Only one subject presented an asymptomatic bursal surface abnormality, in contrast to the results of the study by Girish et al.12), which reported a higher prevalence. Our prevalence was in line with the studies conducted with comparable sample age groups7). The second most common asymptomatic abnormality was represented by geodes of the humeral head. We reported four Hill-Sachs lesions. In similar studies conducted in elderly subjects, osteophytes and erosions of the glenohumeral joint were reported with a higher prevalence than that observed in this study6, 7). Osteoarthritis of the acromioclavicular joint was found only in 2 participants (0.88%); these subjects presented asymptomatic abnormalities on both shoulders, which were not unusual because the local impairments showed an age-related progression6). The dynamic ultrasonographic assessment for the evaluation of impingement did not reveal any abnormalities in our sample, close to the data obtained by Iagnocco et al7).
The shoulder is a complex anatomic area with articular and periarticular structures; therefore, the knowledge of possible asymptomatic abnormalities is crucial for understanding shoulder pain and dysfunction.
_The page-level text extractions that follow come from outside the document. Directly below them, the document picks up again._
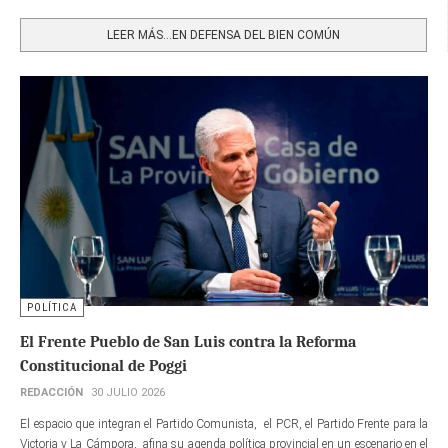
Share
LEER MÁS…EN DEFENSA DEL BIEN COMÚN
POLÍTICA
El Frente Pueblo de San Luis contra la Reforma
Constitucional de Poggi
REDACCIÓN
30 JULIO 2026
El espacio que integran el Partido Comunista, el PCR, el Partido Frente para la
Victoria y La Cámpora, afina su agenda política provincial en un escenario en el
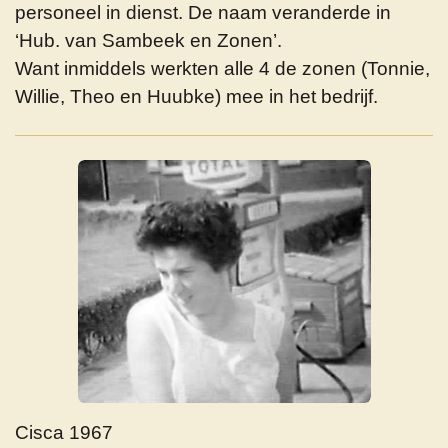
personeel in dienst. De naam veranderde in
‘Hub. van Sambeek en Zonen’.
Want inmiddels werkten alle 4 de zonen (Tonnie,
Willie, Theo en Huubke) mee in het bedrijf.
Cisca 1967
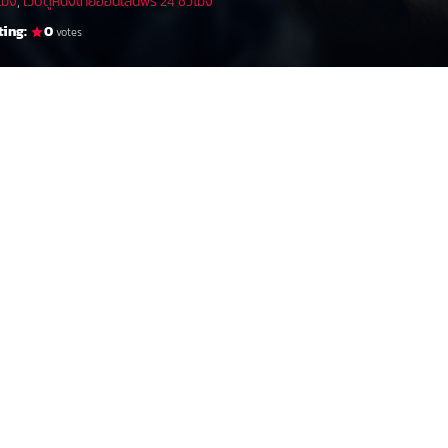
วโมง
,
เว็บดูหนังไทยออนไลน์ฟรี 24 ชั่วโมง
ting:
0
votes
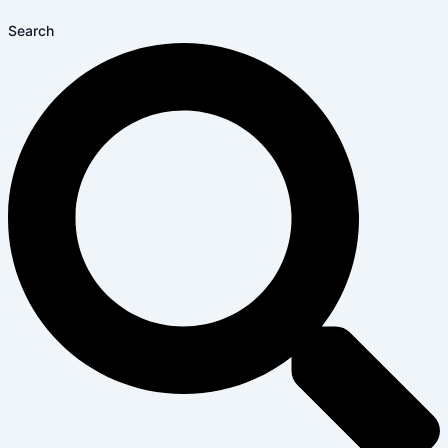
Search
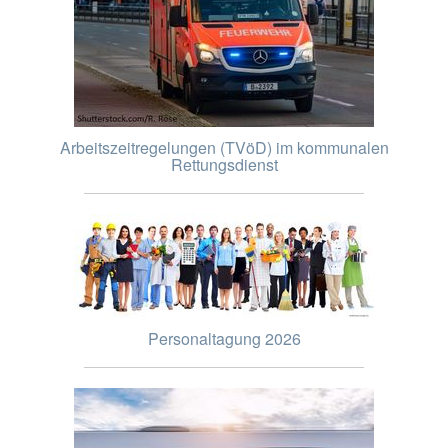
Arbeitszeitregelungen (TVöD) im kommunalen
Rettungsdienst
Personaltagung 2026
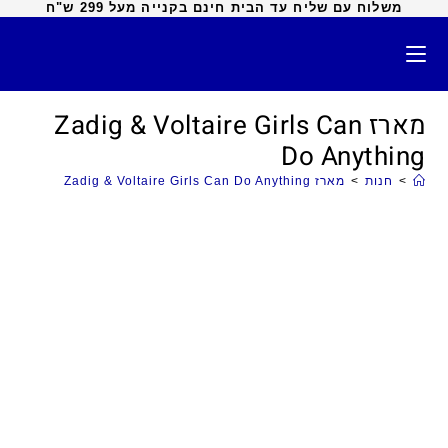
משלוח עם שליח עד הבית חינם בקנייה מעל 299 ש"ח
מארז Zadig & Voltaire Girls Can
Do Anything
>
חנות
>
מארז Zadig & Voltaire Girls Can Do Anything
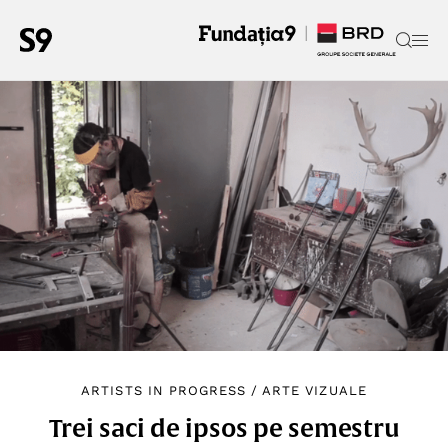
ARTISTS IN PROGRESS
/
ARTE VIZUALE
Trei saci de ipsos pe semestru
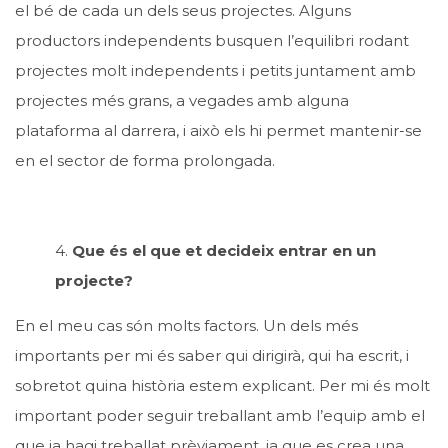
el bé de cada un dels seus projectes. Alguns
productors independents busquen l’equilibri rodant
projectes molt independents i petits juntament amb
projectes més grans, a vegades amb alguna
plataforma al darrera, i això els hi permet mantenir-se
en el sector de forma prolongada.
4.
Que és el que et decideix entrar en un
projecte?
En el meu cas són molts factors. Un dels més
importants per mi és saber qui dirigirà, qui ha escrit, i
sobretot quina història estem explicant. Per mi és molt
important poder seguir treballant amb l’equip amb el
que ja hagi treballat prèviament, ja que es crea una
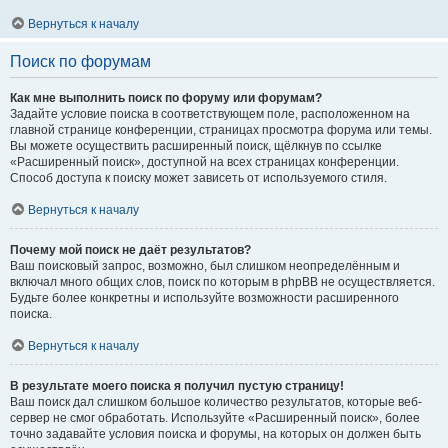
Вернуться к началу
Поиск по форумам
Как мне выполнить поиск по форуму или форумам?
Задайте условие поиска в соответствующем поле, расположенном на
главной странице конференции, страницах просмотра форума или темы.
Вы можете осуществить расширенный поиск, щёлкнув по ссылке
«Расширенный поиск», доступной на всех страницах конференции.
Способ доступа к поиску может зависеть от используемого стиля.
Вернуться к началу
Почему мой поиск не даёт результатов?
Ваш поисковый запрос, возможно, был слишком неопределённым и
включал много общих слов, поиск по которым в phpBB не осуществляется.
Будьте более конкретны и используйте возможности расширенного
поиска.
Вернуться к началу
В результате моего поиска я получил пустую страницу!
Ваш поиск дал слишком большое количество результатов, которые веб-
сервер не смог обработать. Используйте «Расширенный поиск», более
точно задавайте условия поиска и форумы, на которых он должен быть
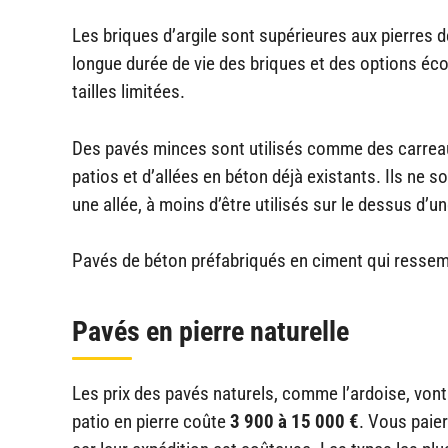
Les briques d’argile sont supérieures aux pierres 
longue durée de vie des briques et des options éc
tailles limitées.
Des pavés minces sont utilisés comme des carrea
patios et d’allées en béton déjà existants. Ils ne s
une allée, à moins d’être utilisés sur le dessus d’u
Pavés de béton préfabriqués en ciment qui ressembl
Pavés en pierre naturelle
Les prix des pavés naturels, comme l’ardoise, von
patio en pierre coûte
3 900 à 15 000 €
. Vous paie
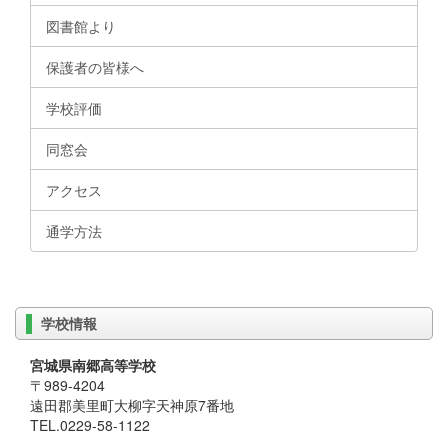
図書館より
保護者の皆様へ
学校評価
同窓会
アクセス
通学方法
学校情報
宮城県南郷高等学校
〒989-4204
遠田郡美里町大柳字天神原7番地
TEL.0229-58-1122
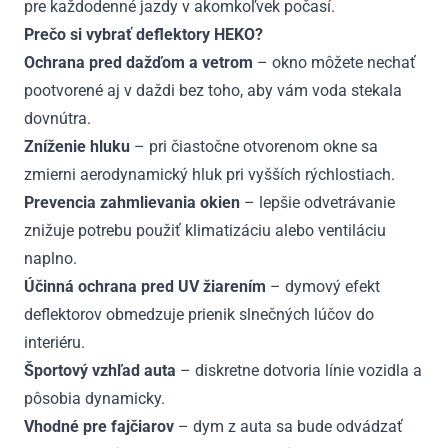
pre každodenné jazdy v akomkoľvek počasí.
Prečo si vybrať deflektory HEKO?
Ochrana pred dažďom a vetrom
– okno môžete nechať
pootvorené aj v daždi bez toho, aby vám voda stekala
dovnútra.
Zníženie hluku
– pri čiastočne otvorenom okne sa
zmierni aerodynamický hluk pri vyšších rýchlostiach.
Prevencia zahmlievania okien
– lepšie odvetrávanie
znižuje potrebu použiť klimatizáciu alebo ventiláciu
naplno.
Účinná ochrana pred UV žiarením
– dymový efekt
deflektorov obmedzuje prienik slnečných lúčov do
interiéru.
Športový vzhľad auta
– diskretne dotvoria línie vozidla a
pôsobia dynamicky.
Vhodné pre fajčiarov
– dym z auta sa bude odvádzať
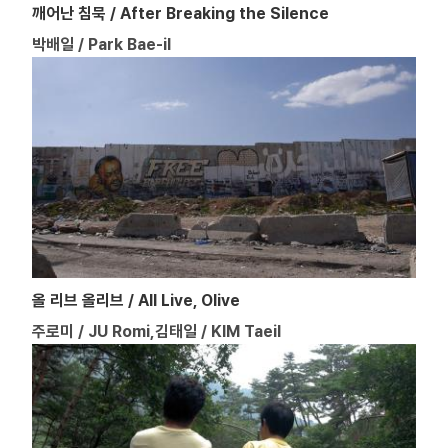
깨어난 침묵 / After Breaking the Silence
박배일 / Park Bae-il
올 리브 올리브 / All Live, Olive
주로미 / JU Romi,김태일 / KIM Taeil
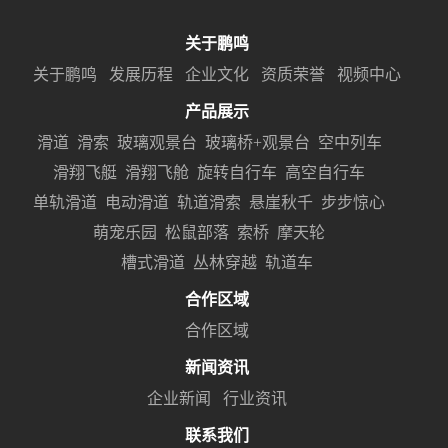
关于鹏鸣
关于鹏鸣
发展历程
企业文化
资质荣誉
视频中心
产品展示
滑道
滑索
玻璃观景台
玻璃桥+观景台
空中列车
滑翔飞艇
滑翔飞舱
旋转自行车
高空自行车
单轨滑道
电动滑道
轨道滑索
悬崖秋千
步步惊心
萌宠乐园
松鼠部落
索桥
摩天轮
槽式滑道
丛林穿越
轨道车
合作区域
合作区域
新闻资讯
企业新闻
行业资讯
联系我们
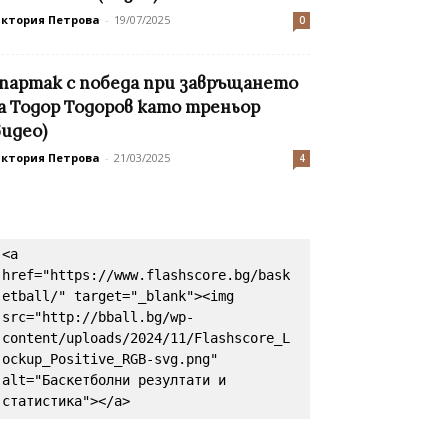
иктория Петрова
-
19/07/2025
0
партак с победа при завръщането
а Тодор Тодоров като треньор
видео)
иктория Петрова
-
21/03/2025
4
<a 
href="https://www.flashscore.bg/bask
etball/" target="_blank"><img 
src="http://bball.bg/wp-
content/uploads/2024/11/Flashscore_L
ockup_Positive_RGB-svg.png" 
alt="Баскетболни резултати и 
статистика"></a>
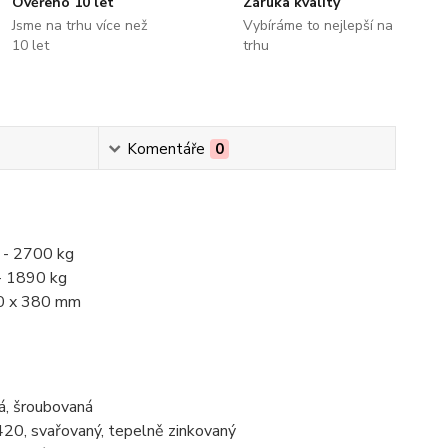
Ověřeno 10 let
Záruka kvality
Jsme na trhu více než
Vybíráme to nejlepší na
10 let
trhu
Komentáře
0
- 2700 kg
 1890 kg
0 x 380 mm
á, šroubovaná
 420, svařovaný, tepelně zinkovaný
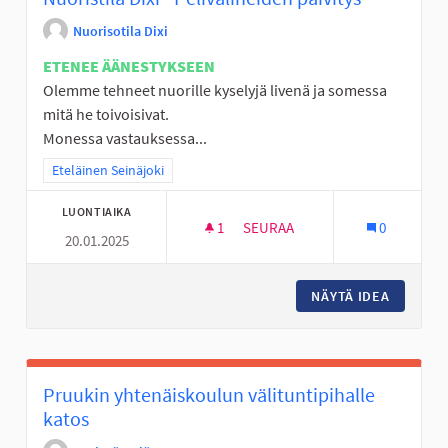
Nuorisotila Dixi
ETENEE ÄÄNESTYKSEEN
Olemme tehneet nuorille kyselyjä livenä ja somessa
mitä he toivoisivat.
Monessa vastauksessa...
Rajaa tulokset teeman mukaan: Eteläinen Seinäjoki
Eteläinen Seinäjoki
LUONTIAIKA
1
1 SEURAAJA
SEURAA
0
20.01.2025
NUORISTILA DIXI - PELIVÄLINEI
NÄYTÄ IDEA
NUORIST
Pruukin yhtenäiskoulun välituntipihalle
katos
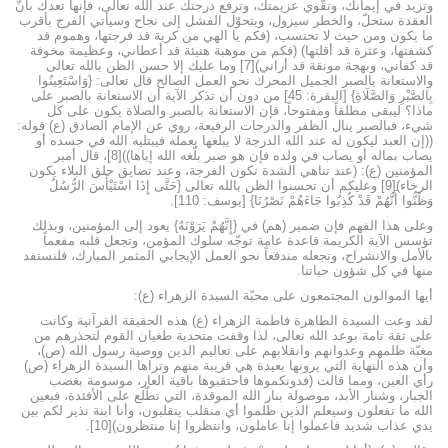
وتزيد في إيمانك، وتقّوي عزيمتك، وترفع درجتك عند الله تعالى، فإنها تعدك بأنَّ
العقدة ستحلّ، والخطر سيزول، ويتحوّل الفشل إلى نجاح وسيأتي الفرج بأقرب
ما يكون ومن حيث لا تحتسب، (فكم يا الهي من كربة قد فرجتها، وهموم قد
كشفتها، وعثرة قد أقلتها) (فكم من موهبة هنيئة قد أعطاني، وعظيمة مخوفة
قد كفاني، وبهجة مونقة قد أراني)[7] وما عليك إلا حسن الظن بالله تعالى
والاستعانة بالصبر الجميل المحرك نحو العمل الصالح قال تعالى: {وَاسْتَعِينُوا
بِالصَّبْرِ وَالصَّلَاةِ} [البقرة: 45] من دون أن تذكر الآية أن الاستعانة بالصبر على
ماذا؟ ليبقى مطلقاً ومفتوحاً، فإن الاستعانة بالصبر والصلاة يكون على كل
شيء، فبالصبر ينال الظفر والدرجات الرفيعة، روي عن الإمام الصادق (ع) قوله:
((إن العبد ليكون له عند الله الدرجة لا يبلغها بعمله فيبتليه الله في جسده أو
يصاب بماله أو يصاب في ولده فإن هو صبر بلّغه الله إياها))[8]، قال أمير
المؤمنين (ع): (عند تناهي الشدة تكون الفرجة، وعند تضايق حلق البلاء يكون
الرخاء)[9] وعليكم أن تحسنوا الظن بالله تعالى {حَتَّى إِذَا اسْتَيْأَسَ الرُّسُلُ
وَظَنُّوا أَنَّهُمْ قَدْ كُذِبُوا جَاءَهُمْ نَصْرُنَا} [يوسف: 110].
وعلى هذا الفهم فإن ضمير (هم) في {إِنَّهُمْ يَرَوْنَهُ} يعود إلى المؤمنين، وبذلك
تؤسس الآية الكريمة قاعدة عامة توجّه سلوك المؤمن، وتجعل قلبه مفعماً
بالأمل والانشراح، وتجعله مندفعاً نحو العمل الإيجابي المثمر المبارك، فلنستفد
منها في كل شؤون حياتنا.
أيها الموالون المجتمعون على محبّة السيدة الزهراء (ع):
لقد وعت السيدة الطاهرة فاطمة الزهراء (ع) هذه الحقيقة القرآنية وكانت
على ثقة تامة بوعد الله تعالى، لذا وقفت متحدية طغيان القوم لتحذرهم من
مغبّة ظلمهم وعدوانهم وانقلابهم على تعاليم الدين ووصية رسول الله (ص)،
وأن هذه النهاية التي يرونها بعيدة هي قريبة منهم وتراها السيدة الزهراء (ص)
رأي العين، ومما قالت (فدونكموها فاحتقبوها باقية العار، موسومة بغضب
الجبار، وشنار الأبد، موصولة بنار الله الموقدة، التي تطّلع على الأفئدة، فبعين
الله ما تفعلون وسيعلم الذين ظلموا أي منقلب ينقلبون، وأنا ابنة نذير لكم بين
يدي عذاب شديد فاعملوا إنا عاملون، وانتظروا إنا منتظرون)[10].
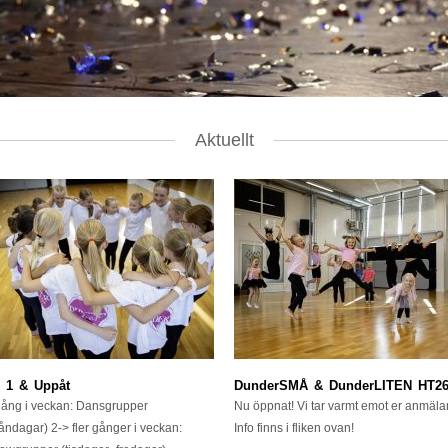
Aktuellt
 1 & Uppåt
DunderSMÅ & DunderLITEN HT2
gång i veckan: Dansgrupper
Nu öppnat! Vi tar varmt emot er anmäla
åndagar) 2-> fler gånger i veckan:
Info finns i fliken ovan!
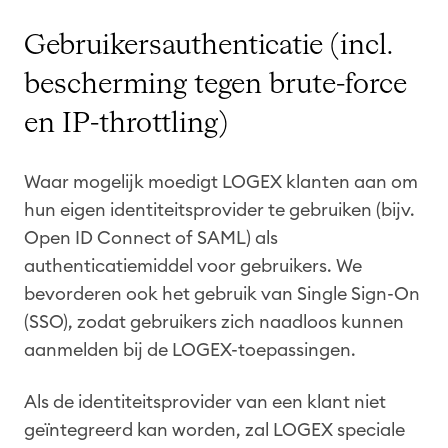
Gebruikersauthenticatie (incl.
bescherming tegen brute-force
en IP-throttling)
Waar mogelijk moedigt LOGEX klanten aan om
hun eigen identiteitsprovider te gebruiken (bijv.
Open ID Connect of SAML) als
authenticatiemiddel voor gebruikers. We
bevorderen ook het gebruik van Single Sign-On
(SSO), zodat gebruikers zich naadloos kunnen
aanmelden bij de LOGEX-toepassingen.
Als de identiteitsprovider van een klant niet
geïntegreerd kan worden, zal LOGEX speciale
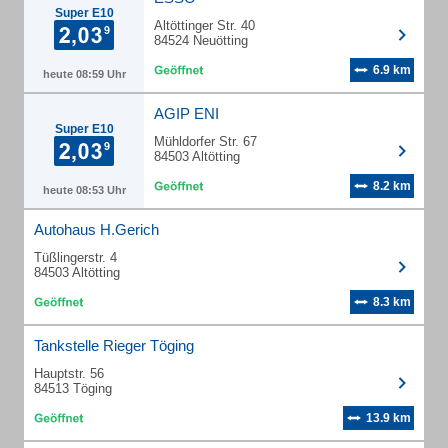
Super E10
Altöttinger Str. 40
84524 Neuötting
6.9 km
heute 08:59 Uhr
AGIP ENI
Super E10
Mühldorfer Str. 67
84503 Altötting
8.2 km
heute 08:53 Uhr
Autohaus H.Gerich
Tüßlingerstr. 4
84503 Altötting
8.3 km
Tankstelle Rieger Töging
Hauptstr. 56
84513 Töging
13.9 km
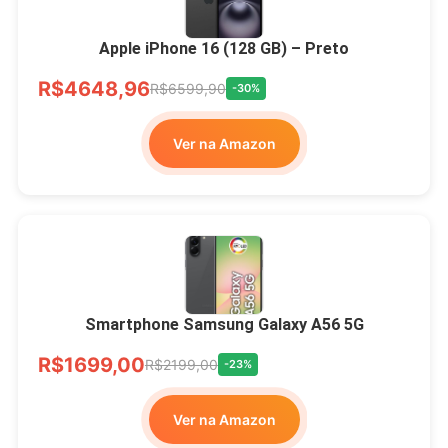
Apple iPhone 16 (128 GB) – Preto
R$4648,96
R$6599,90
-30%
Ver na Amazon
Smartphone Samsung Galaxy A56 5G
R$1699,00
R$2199,00
-23%
Ver na Amazon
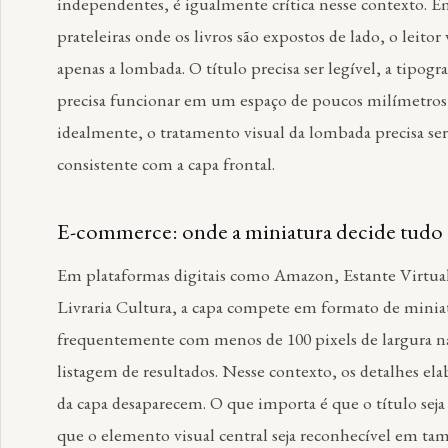
independentes, é igualmente crítica nesse contexto. 
prateleiras onde os livros são expostos de lado, o leitor 
apenas a lombada. O título precisa ser legível, a tipogra
precisa funcionar em um espaço de poucos milímetros
idealmente, o tratamento visual da lombada precisa ser
consistente com a capa frontal.
E-commerce: onde a miniatura decide tudo
Em plataformas digitais como Amazon, Estante Virtual
Livraria Cultura, a capa compete em formato de mini
frequentemente com menos de 100 pixels de largura n
listagem de resultados. Nesse contexto, os detalhes el
da capa desaparecem. O que importa é que o título seja 
que o elemento visual central seja reconhecível em t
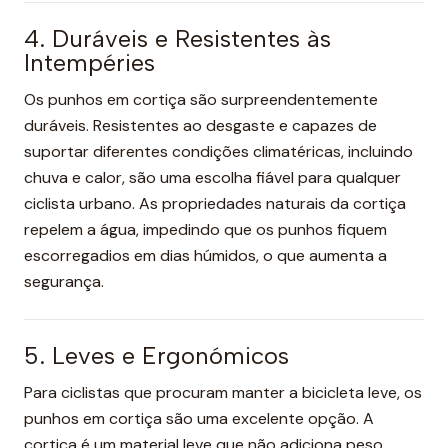
4. Duráveis e Resistentes às
Intempéries
Os punhos em cortiça são surpreendentemente
duráveis. Resistentes ao desgaste e capazes de
suportar diferentes condições climatéricas, incluindo
chuva e calor, são uma escolha fiável para qualquer
ciclista urbano. As propriedades naturais da cortiça
repelem a água, impedindo que os punhos fiquem
escorregadios em dias húmidos, o que aumenta a
segurança.
5. Leves e Ergonómicos
Para ciclistas que procuram manter a bicicleta leve, os
punhos em cortiça são uma excelente opção. A
cortiça é um material leve que não adiciona peso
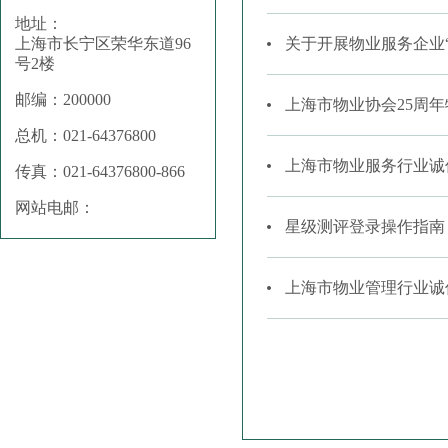
地址：
上海市长宁区荣华东道96
关于开展物业服务企业
号2楼
邮编：200000
上海市物业协会25周年
总机：021-64376800
上海市物业服务行业诚
传真：021-64376800-866
网站电邮：
星级测评登录操作指南
上海市物业管理行业诚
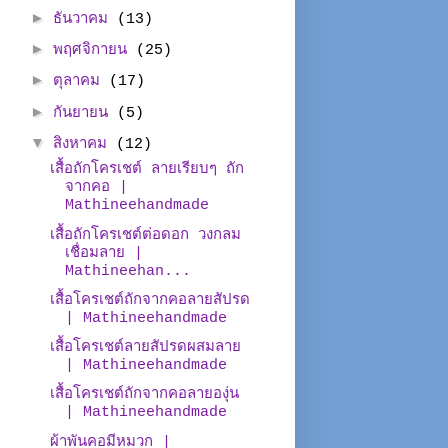
►
ธันวาคม
(13)
►
พฤศจิกายน
(25)
►
ตุลาคม
(17)
►
กันยายน
(5)
▼
สิงหาคม
(12)
เสื้อถักโครเชต์ ลายเรียบๆ ถัก
จากคอ |
Mathineehandmade
เสื้อถักโครเชต์ต่อดอก วงกลม
เชื่อมลาย |
Mathineehan...
เสื้อโครเชต์ถักจากคอลายสัปรด
| Mathineehandmade
เสื้อโครเชต์ลายสัปรดผสมลาย
| Mathineehandmade
เสื้อโครเชต์ถักจากคอลายองุ่น
| Mathineehandmade
ผ้าพันคอมีหมวก |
The presence of ultrasonography-detected abnormalities such as calcifications or lack of uniformity within the rotator-cuff tendons cannot explain alone the clinical symptoms reported by the patient. Similar findings (i.e., positive imaging findings alone cannot explain symptoms) have been reported for the lumbar spine; in fact, subjects without low back pain may have abnormal radiography or MRI findings25, 26). For low back pain, the use of imaging alone to explain the patient symptoms or establish whether an imaging finding is important for the patient condition without a clinical assessment has proven to be inappropriate27). Supported by the results of the present study, we believe that a similar consideration can be given for the shoulder complex. We acknowledge several possible limitations of our study. Historical self-report information may be affected by recall bias when elicited from respondents. However, we excluded in our analysis the subjects who presented at least one symptomatic shoulder because impairment on one shoulder could be a risk factor for the contralateral side28). Finally, the original work was an observational cross-sectional study13,14,15); therefore, the sample was assessed at one time point, so no surgical confirmation or clinical follow-up for the abnormalities was found. We could not determine whether the shoulders we examined will remain asymptomatic and how long the abnormality was present.
The authors have no conflict of interest to report.